■ **TASK OBJECTIVE**: For each line in the records, produce an exact copy.
++++ ENTRIES SUPPLIED
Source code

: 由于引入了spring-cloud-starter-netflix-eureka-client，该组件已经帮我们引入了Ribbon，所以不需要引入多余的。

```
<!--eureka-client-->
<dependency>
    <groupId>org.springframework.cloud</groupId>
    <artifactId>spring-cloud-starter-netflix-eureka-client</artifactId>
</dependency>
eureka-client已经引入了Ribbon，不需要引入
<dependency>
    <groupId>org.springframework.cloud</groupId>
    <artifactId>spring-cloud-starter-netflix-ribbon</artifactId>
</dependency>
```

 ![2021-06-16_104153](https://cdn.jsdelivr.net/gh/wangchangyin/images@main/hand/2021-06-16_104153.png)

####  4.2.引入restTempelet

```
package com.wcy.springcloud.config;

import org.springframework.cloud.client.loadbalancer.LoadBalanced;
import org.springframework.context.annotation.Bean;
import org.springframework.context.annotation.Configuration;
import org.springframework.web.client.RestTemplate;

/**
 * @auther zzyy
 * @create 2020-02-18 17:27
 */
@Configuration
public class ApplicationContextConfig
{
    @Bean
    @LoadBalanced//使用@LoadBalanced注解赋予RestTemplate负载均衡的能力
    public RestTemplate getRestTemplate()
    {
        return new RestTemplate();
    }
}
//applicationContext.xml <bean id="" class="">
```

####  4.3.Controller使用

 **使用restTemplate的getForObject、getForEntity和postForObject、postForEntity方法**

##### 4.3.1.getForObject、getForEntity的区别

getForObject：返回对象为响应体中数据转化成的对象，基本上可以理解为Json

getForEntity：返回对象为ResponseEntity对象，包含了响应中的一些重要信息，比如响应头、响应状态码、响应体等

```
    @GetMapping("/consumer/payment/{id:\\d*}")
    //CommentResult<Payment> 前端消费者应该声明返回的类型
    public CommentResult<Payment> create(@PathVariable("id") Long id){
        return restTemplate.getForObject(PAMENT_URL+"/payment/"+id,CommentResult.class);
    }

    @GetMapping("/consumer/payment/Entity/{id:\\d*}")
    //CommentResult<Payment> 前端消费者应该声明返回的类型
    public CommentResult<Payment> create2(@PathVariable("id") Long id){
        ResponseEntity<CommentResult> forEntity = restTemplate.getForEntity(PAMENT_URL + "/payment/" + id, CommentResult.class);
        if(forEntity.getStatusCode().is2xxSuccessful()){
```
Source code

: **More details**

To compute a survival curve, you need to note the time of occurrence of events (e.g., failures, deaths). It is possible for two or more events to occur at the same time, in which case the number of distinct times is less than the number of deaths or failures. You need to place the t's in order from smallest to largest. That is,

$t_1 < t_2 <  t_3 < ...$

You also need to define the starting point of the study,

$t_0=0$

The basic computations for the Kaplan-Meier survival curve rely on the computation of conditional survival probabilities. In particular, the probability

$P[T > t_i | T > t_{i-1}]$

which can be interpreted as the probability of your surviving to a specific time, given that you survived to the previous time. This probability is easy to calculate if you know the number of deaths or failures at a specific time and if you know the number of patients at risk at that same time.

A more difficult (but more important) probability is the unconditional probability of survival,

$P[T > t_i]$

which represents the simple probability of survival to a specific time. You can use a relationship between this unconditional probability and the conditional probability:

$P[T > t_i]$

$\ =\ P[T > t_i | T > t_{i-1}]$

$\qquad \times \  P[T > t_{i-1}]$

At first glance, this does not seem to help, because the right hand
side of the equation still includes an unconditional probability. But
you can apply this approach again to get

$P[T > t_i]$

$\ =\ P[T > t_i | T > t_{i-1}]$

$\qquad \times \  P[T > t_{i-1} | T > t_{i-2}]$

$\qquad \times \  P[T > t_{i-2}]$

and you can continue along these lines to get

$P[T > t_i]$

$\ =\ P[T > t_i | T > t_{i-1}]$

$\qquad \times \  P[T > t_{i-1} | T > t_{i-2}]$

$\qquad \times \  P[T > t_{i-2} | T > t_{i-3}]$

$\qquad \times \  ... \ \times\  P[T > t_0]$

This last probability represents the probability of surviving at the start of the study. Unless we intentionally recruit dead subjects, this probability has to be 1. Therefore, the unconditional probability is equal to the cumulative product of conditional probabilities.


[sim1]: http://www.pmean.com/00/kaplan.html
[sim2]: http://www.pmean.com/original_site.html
++++++++
■ **RESPONSE BOX**:
Source code

: 由于引入了spring-cloud-starter-netflix-eureka-client，该组件已经帮我们引入了Ribbon，所以不需要引入多余的。

```
<!--eureka-client-->
<dependency>
    <groupId>org.springframework.cloud</groupId>
    <artifactId>spring-cloud-starter-netflix-eureka-client</artifactId>
</dependency>
eureka-client已经引入了Ribbon，不需要引入
<dependency>
    <groupId>org.springframework.cloud</groupId>
    <artifactId>spring-cloud-starter-netflix-ribbon</artifactId>
</dependency>
```

 ![2021-06-16_104153](https://cdn.jsdelivr.net/gh/wangchangyin/images@main/hand/2021-06-16_104153.png)

####  4.2.引入restTempelet

```
package com.wcy.springcloud.config;

import org.springframework.cloud.client.loadbalancer.LoadBalanced;
import org.springframework.context.annotation.Bean;
import org.springframework.context.annotation.Configuration;
import org.springframework.web.client.RestTemplate;

/**
 * @auther zzyy
 * @create 2020-02-18 17:27
 */
@Configuration
public class ApplicationContextConfig
{
    @Bean
    @LoadBalanced//使用@LoadBalanced注解赋予RestTemplate负载均衡的能力
    public RestTemplate getRestTemplate()
    {
        return new RestTemplate();
    }
}
//applicationContext.xml <bean id="" class="">
```

####  4.3.Controller使用

 **使用restTemplate的getForObject、getForEntity和postForObject、postForEntity方法**

##### 4.3.1.getForObject、getForEntity的区别

getForObject：返回对象为响应体中数据转化成的对象，基本上可以理解为Json

getForEntity：返回对象为ResponseEntity对象，包含了响应中的一些重要信息，比如响应头、响应状态码、响应体等

```
    @GetMapping("/consumer/payment/{id:\\d*}")
    //CommentResult<Payment> 前端消费者应该声明返回的类型
    public CommentResult<Payment> create(@PathVariable("id") Long id){
        return restTemplate.getForObject(PAMENT_URL+"/payment/"+id,CommentResult.class);
    }

    @GetMapping("/consumer/payment/Entity/{id:\\d*}")
    //CommentResult<Payment> 前端消费者应该声明返回的类型
    public CommentResult<Payment> create2(@PathVariable("id") Long id){
        ResponseEntity<CommentResult> forEntity = restTemplate.getForEntity(PAMENT_URL + "/payment/" + id, CommentResult.class);
        if(forEntity.getStatusCode().is2xxSuccessful()){
```
Source code

: **More details**

To compute a survival curve, you need to note the time of occurrence of events (e.g., failures, deaths). It is possible for two or more events to occur at the same time, in which case the number of distinct times is less than the number of deaths or failures. You need to place the t's in order from smallest to largest. That is,

$t_1 < t_2 <  t_3 < ...$

You also need to define the starting point of the study,

$t_0=0$

The basic computations for the Kaplan-Meier survival curve rely on the computation of conditional survival probabilities. In particular, the probability

$P[T > t_i | T > t_{i-1}]$

which can be interpreted as the probability of your surviving to a specific time, given that you survived to the previous time. This probability is easy to calculate if you know the number of deaths or failures at a specific time and if you know the number of patients at risk at that same time.

A more difficult (but more important) probability is the unconditional probability of survival,

$P[T > t_i]$

which represents the simple probability of survival to a specific time. You can use a relationship between this unconditional probability and the conditional probability:

$P[T > t_i]$

$\ =\ P[T > t_i | T > t_{i-1}]$

$\qquad \times \  P[T > t_{i-1}]$

At first glance, this does not seem to help, because the right hand
side of the equation still includes an unconditional probability. But
you can apply this approach again to get

$P[T > t_i]$

$\ =\ P[T > t_i | T > t_{i-1}]$

$\qquad \times \  P[T > t_{i-1} | T > t_{i-2}]$

$\qquad \times \  P[T > t_{i-2}]$

and you can continue along these lines to get

$P[T > t_i]$

$\ =\ P[T > t_i | T > t_{i-1}]$

$\qquad \times \  P[T > t_{i-1} | T > t_{i-2}]$

$\qquad \times \  P[T > t_{i-2} | T > t_{i-3}]$

$\qquad \times \  ... \ \times\  P[T > t_0]$

This last probability represents the probability of surviving at the start of the study. Unless we intentionally recruit dead subjects, this probability has to be 1. Therefore, the unconditional probability is equal to the cumulative product of conditional probabilities.


[sim1]: http://www.pmean.com/00/kaplan.html
[sim2]: http://www.pmean.com/original_site.html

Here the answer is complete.